Subject: Re: mesh driver
To: None <tmpowell@yellowsub.net, mw34@cornell.edu>
From: M L Riechers <mlr@rse.com>
List: port-macppc
Date: 08/02/2000 21:40:15
Thomas Powell <tmpowell@yellowsub.net> queries:
	s
> Is the mesh driver functional? 

>on 8/1/00 10:00 PM, Jake Luck at netbsd@10k.org wrote:
>
>> Monroe William, a few other unfortunate ones and I all have been plagued
>> with the mesh problem on boot. In my case it is a Powerbook 2400c(I guess
>> they shouldn't list that model on the supported list anymore). I have
>> meant to go dig in a bit deeper to find out why but hasn't had the time.
>> Apparently the scsipi_probedev() returns a buffer filled with 0, making
>> driver id and attachment impossible. 20000205 snapshot has a working
>> kernel if i recall correctly.
>
>  Monroe Williams <monroe@pobox.com> then sayeth:
>
>  That's what I'm running on my 7500.  Every later kernel I've built or
>  downloaded has been non-functional as tmpowell@yellowsub.net described.

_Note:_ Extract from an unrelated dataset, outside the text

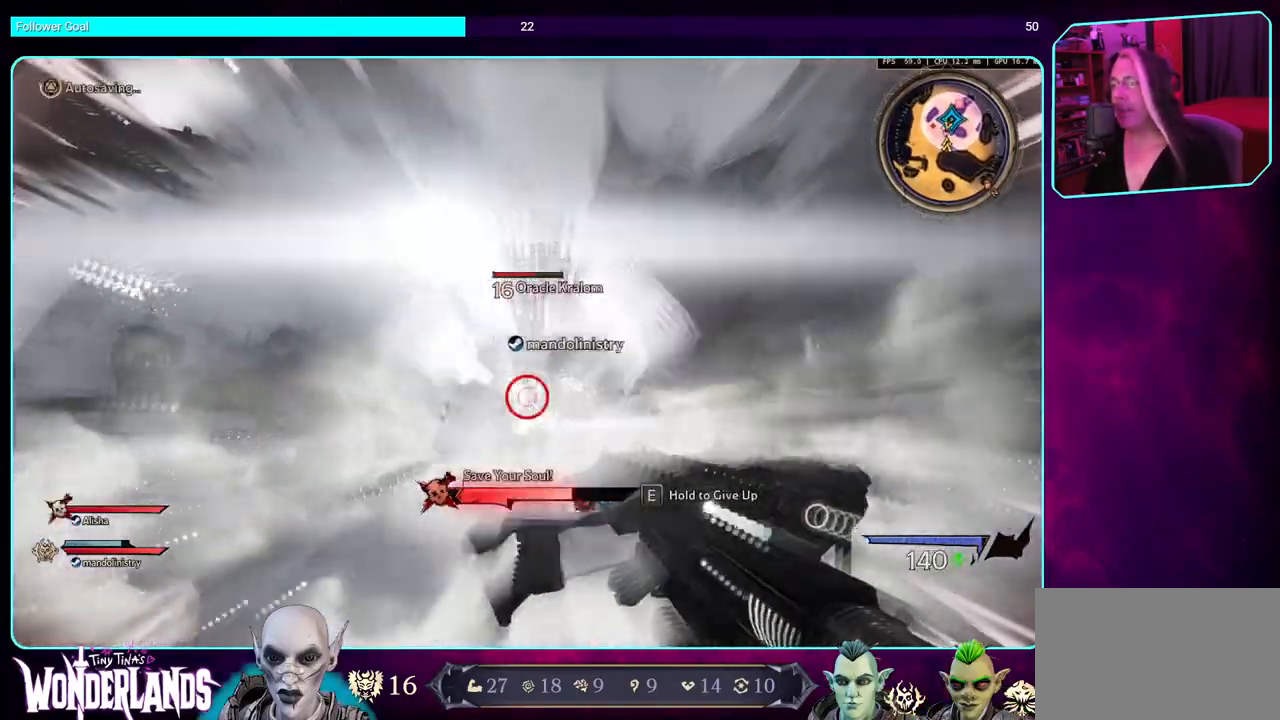
{"keys": [], "mouse": ["left"], "events": [[284, "mouse_left", "up"], [317, "mouse_left", "down"]]}
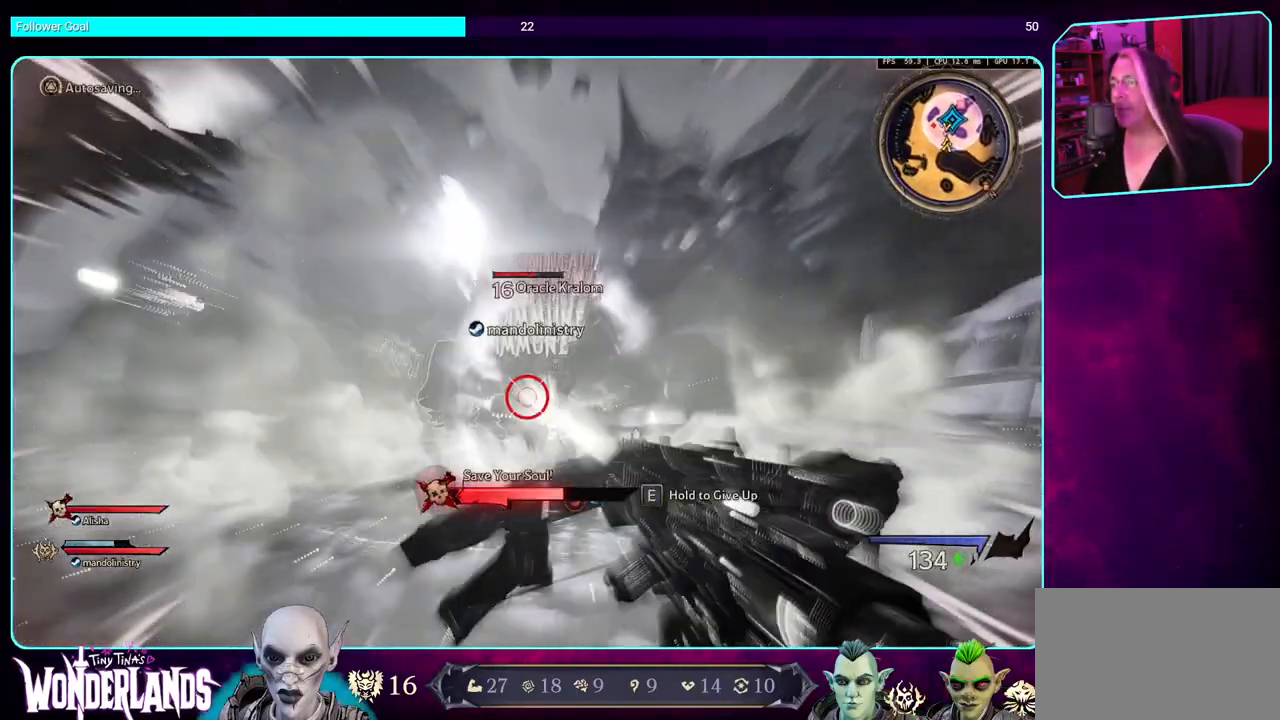
{"keys": [], "mouse": ["left"], "events": [[67, "mouse_left", "up"], [317, "mouse_left", "down"]]}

It is functional with NetBSD current 1.4ZB 10 June 00 on our 7500
upgraded to a PPC 604 (Revision 303).  NetBSD-current was
non-functional from late Feb or early March until ~ 10 June, but I
don't think that had anything to do with the SCSI subsystem.

Early on (Jan-March 99) we had a fair lot of trouble with the MESH
system.  We had installed a 9 gig drive for NetBSD on the SCSI bus
between the MESH controller and the ~500 Meg Quantum (MacOS) drive.
To set up the 9 gig NetBSD drive to run we switched power to it, and
de-switched the Quantum.  (Powered off, off course.)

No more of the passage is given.